By Tomas Kellner, June 14, 2015
The sand storms in the Gobi Desert in Central Asia are some of the most frightening events nature can cook up, sending giant tan clouds of fine dust as far as Beijing. While locals seal their homes and try to keep the dust away, Gareth Richards, program manager for the next-generation LEAP jet engines at CFM International, can’t get enough of it.
His team is buying the dust and other troublesome dirt by the ton and blowing it inside jet engines. “We import dust and sand from all over the world,” says Richards while rolling an exhibit sample of the talcum powder-like substance between his fingers at the Paris Air Show. “It’s so harsh we use it to age our new engines seven years in the span of just three months.”
This is important since his team has to understand how an engine is going to perform after years in service. “We need to get everything right early on,” Richards says. “We are guaranteeing the underlying maintenance costs per hour for years to come. This is a big deal.”
CFM built an entire technology room to explain the tests here at the Paris Air Show, which is held every two years in the French capital’s suburb of Le Bourget. The display includes the latest technologies that are being tested, such as parts made from special ceramic composites, 3D-printed fuel nozzles and nickel alloy compressor blades grown from a single crystal, but also the Gobi Desert dust and special sand that simulates the effects of volcanic ash.
CFM, the GE and Snecma (Safran) joint company that developed the LEAP engine, will have a lot of LEAPs to maintain. CFM President & CEO Jean-Paul Ebanga said in Paris on Saturday that the company has received 8,900 orders for the LEAP engine family valued at $124 billion (at list price), making it the best-selling engine in the company’s history. The first one is scheduled to enter service next year and by 2020, CFM will be shipping 1,800 LEAPs per year.
There are 30 engines on 15 test stands around the world, but the test plan calls for 60 engine builds going through some 40,000 cycles over the three-year testing run, which started in late 2013. “These engines are part of the most extensive ground and flight certification program in CFM’s history,” Ebanga says.
The LEAP will power new Airbus A320neo, Boeing 737MAX, and COMAC C919 planes. On May 19, a pair of LEAP-1A engines powered for the first time an Airbus A320neo. The plane has completed 23 flights and 75 flight hours as of last Friday without a hitch, according to Allen Paxson, CFM executive vice president.

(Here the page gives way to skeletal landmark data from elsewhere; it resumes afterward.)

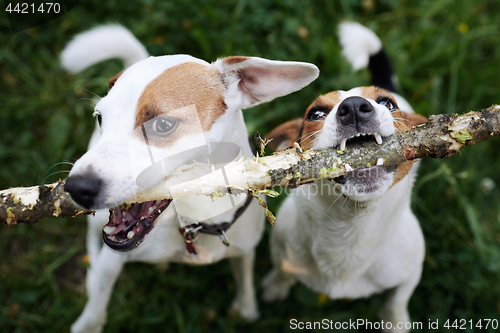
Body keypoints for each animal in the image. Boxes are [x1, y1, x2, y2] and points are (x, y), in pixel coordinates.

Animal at [58, 24, 316, 330]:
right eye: (100, 119)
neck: (196, 221)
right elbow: (98, 299)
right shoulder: (112, 262)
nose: (76, 187)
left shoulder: (244, 250)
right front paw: (89, 323)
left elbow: (244, 279)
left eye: (162, 125)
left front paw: (246, 308)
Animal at [260, 22, 428, 330]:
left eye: (387, 103)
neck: (352, 227)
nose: (353, 108)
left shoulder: (411, 271)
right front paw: (277, 285)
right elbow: (283, 270)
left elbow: (397, 300)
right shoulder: (282, 248)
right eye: (315, 113)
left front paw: (395, 322)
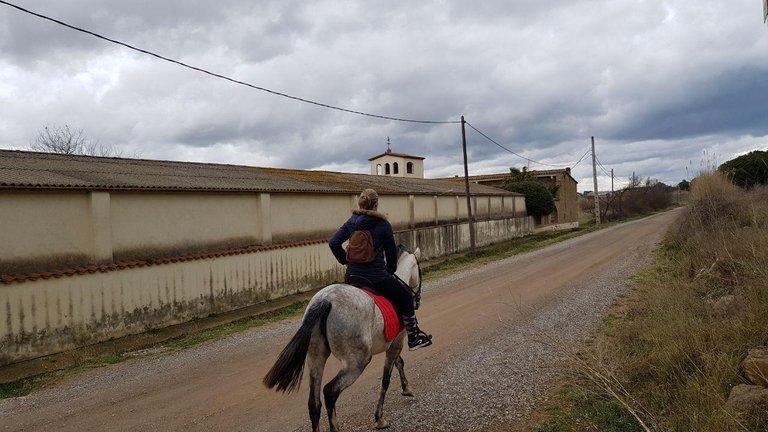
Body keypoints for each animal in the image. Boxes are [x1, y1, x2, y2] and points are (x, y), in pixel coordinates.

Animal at [262, 246, 420, 432]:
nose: (417, 299)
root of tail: (325, 301)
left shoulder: (393, 343)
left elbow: (399, 363)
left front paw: (406, 388)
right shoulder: (396, 343)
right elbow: (386, 380)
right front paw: (379, 418)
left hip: (315, 357)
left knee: (314, 402)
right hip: (356, 361)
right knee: (330, 392)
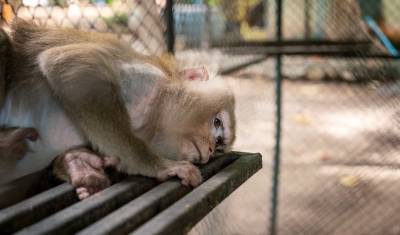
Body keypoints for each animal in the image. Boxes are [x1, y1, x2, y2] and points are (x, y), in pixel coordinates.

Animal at [0, 20, 236, 200]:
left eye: (219, 145)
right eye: (217, 122)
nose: (210, 150)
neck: (150, 124)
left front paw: (78, 164)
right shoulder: (148, 79)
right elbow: (69, 65)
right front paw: (156, 165)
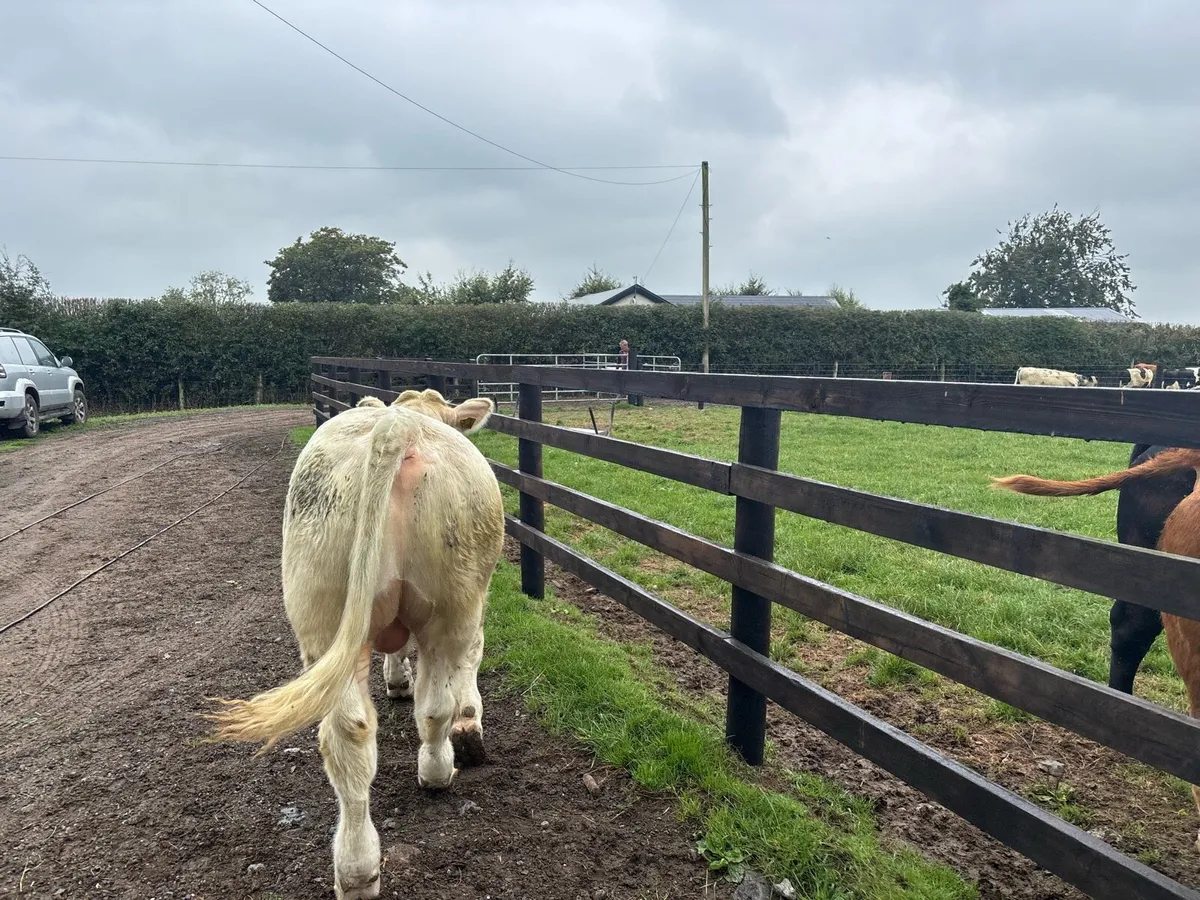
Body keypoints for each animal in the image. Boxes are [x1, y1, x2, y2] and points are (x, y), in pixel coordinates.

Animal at [207, 388, 504, 899]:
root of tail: (398, 426)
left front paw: (401, 683)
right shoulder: (475, 614)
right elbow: (467, 673)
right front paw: (466, 724)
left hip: (325, 608)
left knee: (351, 733)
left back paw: (356, 870)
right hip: (455, 605)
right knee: (433, 707)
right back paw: (436, 773)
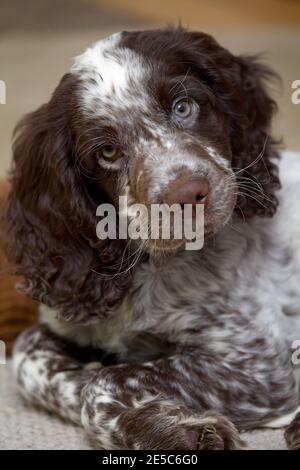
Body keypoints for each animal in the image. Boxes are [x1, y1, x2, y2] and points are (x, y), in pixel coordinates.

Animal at [4, 26, 300, 452]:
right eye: (108, 151)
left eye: (183, 107)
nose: (188, 193)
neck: (150, 267)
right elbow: (31, 357)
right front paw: (167, 422)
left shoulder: (259, 366)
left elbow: (106, 381)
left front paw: (171, 428)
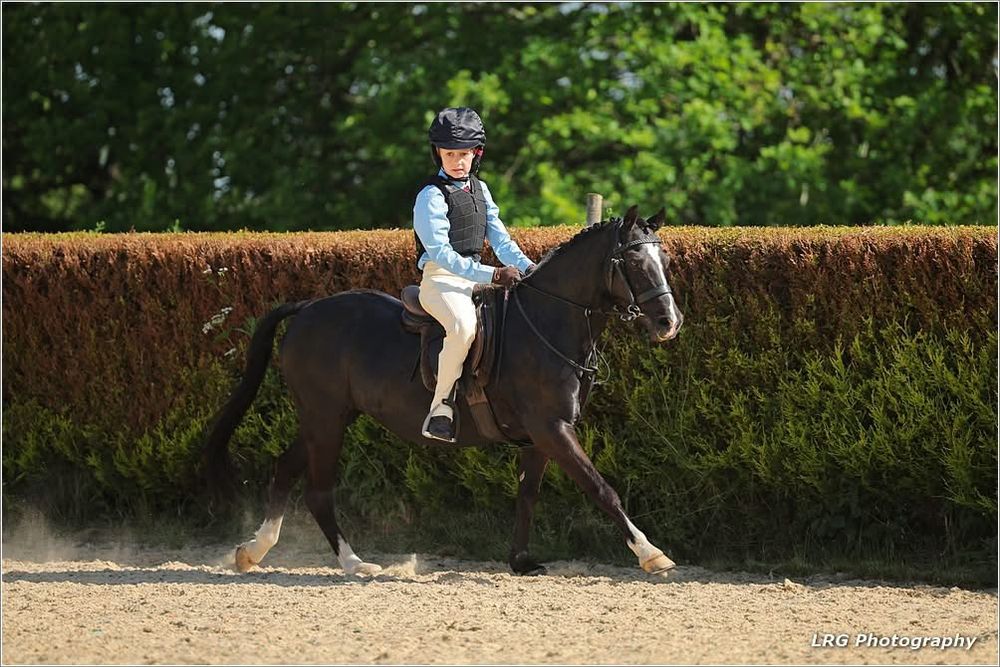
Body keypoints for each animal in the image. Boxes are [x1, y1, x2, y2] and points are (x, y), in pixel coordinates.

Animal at [203, 204, 684, 577]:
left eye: (664, 260)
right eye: (634, 263)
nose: (669, 323)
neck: (547, 323)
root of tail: (307, 308)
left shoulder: (541, 437)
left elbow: (527, 495)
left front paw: (520, 560)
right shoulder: (552, 428)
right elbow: (601, 488)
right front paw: (652, 554)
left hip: (329, 417)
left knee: (285, 468)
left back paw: (253, 551)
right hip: (326, 419)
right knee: (318, 491)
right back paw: (354, 563)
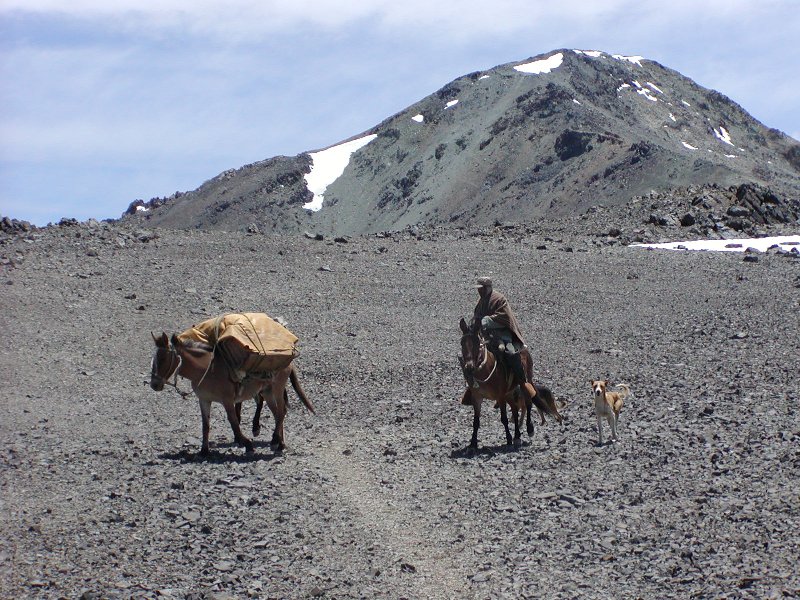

The engine is like a big vacuum cleaner that sucks everything in front inside. Test engineers install a special rig a few feet from the fan and inject the dirt straight into the engine while it is running. It is similar to other ingestion tests that are putting water, hail and other foreign objects into the engine. “Dirt and dust is sometimes more difficult then other test as our new engines are very efficient at slinging material away from the core,” says Brian DeBruin, who run GE’s test operations site in Peebles, Ohio. “This has caused us to redesign the delivery system so we can achieve the test mission.”
DeBruin says that the tests allow engineers to build robust engines that need less maintenance and stay on wing longer. “From these tests we learn changes to make or keep – for example, where the dirt collects and where it moves freely through the engine,” DeBruin says. “These tests also allow us to test new coatings that either protect the parent metal or help it to shed the dirt. Once we find promising coatings we then do additional tests in other conditions to ensure it will cover the range of full flight conditions.”
These are not the only harsh tests. To pass the “flocking bird test,” the engine must sustain the impact of seven birds at the same time. “The first three birds must strike within 10 percent of the nose cone for the test to count and they have to come in beak first,“ says CFM’s Paxson. “If they hit sideways, it invalidates the test.”
Another test involves shooting a slab of ice the size of a one-inch thick cutting board at the engine. The ice must remain whole until impact. It took the engineers 19 tries before they succeeded, Paxson says. Another test called the “triple redline test” pushes the engine to its limits: maximum speed of the fan, maximum speed of the core (the heart of the engine), and maximum temperature, all at the same time. “You would never see this in commercial service,” Paxson says.
Many of the most difficult tests have now been completed. CFM recently finished flying a LEAP-1A engine mounted on GE’s flying test bed made from a converted Boeing 747 in Alaska for natural icing tests. The test bed also allows the team to monitor the engine’s performance during high-G force turns and in-flight engine shut-downs and start-ups. To date, CFM has completed more than 50 flights and the engines have flown for more than 425 hours on GE’s two flying test beds.
Says Paxson: “The engines have accomplished what they were supposed to do.”